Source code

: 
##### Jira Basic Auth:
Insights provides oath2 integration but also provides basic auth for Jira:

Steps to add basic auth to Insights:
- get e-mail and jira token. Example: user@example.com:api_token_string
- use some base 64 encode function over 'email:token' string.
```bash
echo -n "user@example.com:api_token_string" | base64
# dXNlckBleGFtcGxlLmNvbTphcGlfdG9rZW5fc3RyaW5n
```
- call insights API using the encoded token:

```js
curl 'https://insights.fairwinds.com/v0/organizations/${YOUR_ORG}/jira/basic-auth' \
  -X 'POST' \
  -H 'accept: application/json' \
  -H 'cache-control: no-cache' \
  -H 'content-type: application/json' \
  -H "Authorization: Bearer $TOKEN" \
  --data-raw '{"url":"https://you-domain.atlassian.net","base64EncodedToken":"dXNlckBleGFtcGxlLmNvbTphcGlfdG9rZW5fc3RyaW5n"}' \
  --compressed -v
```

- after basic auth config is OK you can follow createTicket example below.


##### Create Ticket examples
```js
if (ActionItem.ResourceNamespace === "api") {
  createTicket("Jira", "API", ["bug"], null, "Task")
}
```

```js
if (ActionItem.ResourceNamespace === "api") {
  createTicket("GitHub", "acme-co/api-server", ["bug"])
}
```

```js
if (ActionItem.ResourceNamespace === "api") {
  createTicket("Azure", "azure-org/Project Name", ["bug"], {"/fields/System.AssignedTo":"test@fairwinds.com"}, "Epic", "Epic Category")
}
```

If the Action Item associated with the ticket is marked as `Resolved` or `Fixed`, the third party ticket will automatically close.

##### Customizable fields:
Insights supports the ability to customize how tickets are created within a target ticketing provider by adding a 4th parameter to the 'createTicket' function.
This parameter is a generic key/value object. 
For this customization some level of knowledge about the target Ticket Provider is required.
■ ■ ■ ■
* _Task details_
Please determine how many lines of the records above contain "function", and state that number only.

* _Exercise output_
2